I have always loved lying in hammocks. My parents placed one on the far side of our grape arbor when I was a child too small to climb into it myself. To reach it, you crossed a patio of irregularly shaped slate stones in shades ranging from bluish to maroonish and walked through a vine-covered archway with a white-picket gate fastened by a black wrought iron latch that joined two expanses of vine-encrusted white lattice. Concord grapes. Still my favorite.
At the home of my grandparents, I spent many happy hours in the hammock under the maple tree, once I could access it independently. It was the kind of hammock that hung from a frame, which meant I could drag it so I could stay in the shade. Made of emerald-green cotton sailcloth and with a wooden brace at the head end to keep the fabric spread out, it had a built-in pillow and white twisted cotton fringe and was incredibly comfortable. I spent hours in it: reading, rocking, napping, and listening to the ducks living their modest lives in and along the banks of the creek that ran through the backyard. I never encountered any competition for the hammock, and it always beckoned on summer days when we visited.
I spent many hammockless years, eying enviously those I encountered—swinging from tropical porches or stretched between trees in parks or forests. In July 2019, during the month I stayed at the remote Quebec chalet of Trocadéro Man, I ordered a lightweight travel hammock, the kind that traps you in a cocoon and requires careful arranging in order to keep particular body parts— such as one’s head—exposed. It was a less than ideal experience since reading was difficult; it required my arms to be in a particular configuration to both hold a book and keep the cocoon from enveloping it in darkness. It was a struggle to see the tranquil lake a few steps away, but with eyes closed, the sonic environment was pleasant and absorptive.
This past summer, during the weeks I spent at my German parental home atop a hill in a bucolic, former farming village nestled in the mountains west of Zittau, I found a hammock, still in its box, in the barn. The kind with a steel frame. I assembled it and dragged it to the end of the garden, behind the barn and under the enormous, historically protected linden, which provides a generous shade zone all day long. It was a perfect hammock, with a bar at the head end that stretched the cotton fabric, thereby inhibiting cocooning. I read, worked on my laptop, watched clouds passing and leaves dancing in the breeze, and dozed to the humming of what must have been thousands of bees above.
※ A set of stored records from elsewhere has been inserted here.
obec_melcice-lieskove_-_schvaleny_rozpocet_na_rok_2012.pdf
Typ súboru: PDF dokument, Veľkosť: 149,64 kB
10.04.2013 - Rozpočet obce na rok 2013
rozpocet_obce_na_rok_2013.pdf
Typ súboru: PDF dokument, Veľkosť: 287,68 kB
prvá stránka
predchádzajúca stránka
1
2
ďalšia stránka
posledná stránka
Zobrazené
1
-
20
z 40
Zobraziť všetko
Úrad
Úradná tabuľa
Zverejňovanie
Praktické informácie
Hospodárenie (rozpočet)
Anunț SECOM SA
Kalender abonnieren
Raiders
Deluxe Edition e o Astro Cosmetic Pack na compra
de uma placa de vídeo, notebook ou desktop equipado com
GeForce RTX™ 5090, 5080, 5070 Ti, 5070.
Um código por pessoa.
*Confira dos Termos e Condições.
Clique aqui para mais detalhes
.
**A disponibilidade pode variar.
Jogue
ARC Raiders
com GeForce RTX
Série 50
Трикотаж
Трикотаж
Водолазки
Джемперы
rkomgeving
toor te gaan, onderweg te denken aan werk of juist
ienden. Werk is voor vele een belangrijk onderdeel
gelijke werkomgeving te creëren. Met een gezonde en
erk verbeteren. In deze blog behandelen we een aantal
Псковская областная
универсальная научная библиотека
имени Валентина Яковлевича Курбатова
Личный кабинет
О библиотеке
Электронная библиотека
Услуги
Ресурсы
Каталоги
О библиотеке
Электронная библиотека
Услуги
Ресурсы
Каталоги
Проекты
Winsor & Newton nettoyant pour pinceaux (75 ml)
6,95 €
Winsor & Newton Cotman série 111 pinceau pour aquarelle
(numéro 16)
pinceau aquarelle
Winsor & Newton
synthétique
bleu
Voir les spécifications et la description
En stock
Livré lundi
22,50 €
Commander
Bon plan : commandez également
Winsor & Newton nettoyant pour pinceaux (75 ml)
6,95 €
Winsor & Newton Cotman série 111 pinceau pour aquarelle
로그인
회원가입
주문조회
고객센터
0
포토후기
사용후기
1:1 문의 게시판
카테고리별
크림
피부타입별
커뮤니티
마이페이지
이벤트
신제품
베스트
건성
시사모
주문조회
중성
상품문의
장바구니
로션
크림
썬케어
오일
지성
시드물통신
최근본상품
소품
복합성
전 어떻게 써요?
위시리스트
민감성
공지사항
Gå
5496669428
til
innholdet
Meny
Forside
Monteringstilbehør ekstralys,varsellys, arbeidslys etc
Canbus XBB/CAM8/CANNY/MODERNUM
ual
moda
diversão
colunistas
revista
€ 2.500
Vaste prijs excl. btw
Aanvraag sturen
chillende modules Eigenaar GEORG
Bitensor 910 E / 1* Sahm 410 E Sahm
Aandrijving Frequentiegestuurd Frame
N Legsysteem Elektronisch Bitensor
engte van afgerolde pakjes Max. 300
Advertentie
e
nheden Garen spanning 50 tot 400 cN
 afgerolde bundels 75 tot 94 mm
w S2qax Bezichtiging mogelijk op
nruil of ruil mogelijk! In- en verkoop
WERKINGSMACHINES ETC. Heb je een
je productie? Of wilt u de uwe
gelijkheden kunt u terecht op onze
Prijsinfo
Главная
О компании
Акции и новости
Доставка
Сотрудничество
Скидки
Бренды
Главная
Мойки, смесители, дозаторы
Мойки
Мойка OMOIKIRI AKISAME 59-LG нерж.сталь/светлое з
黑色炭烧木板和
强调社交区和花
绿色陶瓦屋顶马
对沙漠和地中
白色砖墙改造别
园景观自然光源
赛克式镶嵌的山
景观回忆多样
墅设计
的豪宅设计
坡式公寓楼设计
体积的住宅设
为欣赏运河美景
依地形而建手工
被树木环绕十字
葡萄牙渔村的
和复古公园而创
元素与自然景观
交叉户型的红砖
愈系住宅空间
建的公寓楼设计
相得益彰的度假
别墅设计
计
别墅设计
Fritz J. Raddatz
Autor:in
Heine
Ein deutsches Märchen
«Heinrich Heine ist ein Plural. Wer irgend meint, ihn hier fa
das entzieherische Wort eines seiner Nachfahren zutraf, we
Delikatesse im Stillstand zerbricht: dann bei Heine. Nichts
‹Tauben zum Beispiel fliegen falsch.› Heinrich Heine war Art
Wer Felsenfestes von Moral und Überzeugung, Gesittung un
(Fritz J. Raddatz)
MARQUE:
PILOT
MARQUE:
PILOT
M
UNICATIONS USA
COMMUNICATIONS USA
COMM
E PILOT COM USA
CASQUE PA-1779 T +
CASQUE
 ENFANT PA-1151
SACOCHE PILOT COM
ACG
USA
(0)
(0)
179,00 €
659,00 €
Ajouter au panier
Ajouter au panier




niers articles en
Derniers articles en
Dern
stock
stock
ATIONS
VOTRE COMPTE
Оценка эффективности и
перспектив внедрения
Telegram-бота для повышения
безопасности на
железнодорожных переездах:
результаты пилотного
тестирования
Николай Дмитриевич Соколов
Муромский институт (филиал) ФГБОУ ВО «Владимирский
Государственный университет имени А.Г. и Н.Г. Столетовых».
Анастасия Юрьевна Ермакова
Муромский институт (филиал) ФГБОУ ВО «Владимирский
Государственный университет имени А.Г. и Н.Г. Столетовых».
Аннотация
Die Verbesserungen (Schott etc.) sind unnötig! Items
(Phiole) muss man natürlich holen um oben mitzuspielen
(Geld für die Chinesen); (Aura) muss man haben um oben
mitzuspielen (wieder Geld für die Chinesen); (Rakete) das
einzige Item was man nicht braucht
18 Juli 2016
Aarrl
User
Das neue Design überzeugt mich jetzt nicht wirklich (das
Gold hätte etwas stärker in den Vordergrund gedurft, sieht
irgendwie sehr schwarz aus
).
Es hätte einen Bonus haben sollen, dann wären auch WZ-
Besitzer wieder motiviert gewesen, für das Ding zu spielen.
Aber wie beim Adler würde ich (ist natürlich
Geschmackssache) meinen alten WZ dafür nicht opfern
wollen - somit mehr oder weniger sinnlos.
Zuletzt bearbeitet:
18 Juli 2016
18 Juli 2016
When I returned to Purgatory, I noticed a rope hammock hanging between two trees at my neighbors’, who, coincidentally, had lived one mile from me during my high school years in a Buffalo suburb. E explained how this was their second hammock, since S hadn’t found comfortable the cotton one with collapsible bars at foot and head ends they’d ordered. I lit up with delight when, after sharing my life-long love of hammocks, S offered it to me. It took two days for the tree-fasteners and hammock clips to arrive, but fewer than five minutes to set up once they had. Finally, a hammock of my own! E&S refused payment, so I brought them a little bag of European goodies (they no longer travel for health reasons)—chocolate from Switzerland, schnapps and hard bread from Sweden, honey from Germany. Sometimes S and I are in our respective hammocks simultaneously and when our gazes meet, we wave, each content in our differing models.
Freed from the leaden tug of gravity that keeps me, thankfully, attached to the earth most of the time, I float and rock in my little nest, with maple leaves, blue skies, and the occasional bird occupying my field of vision.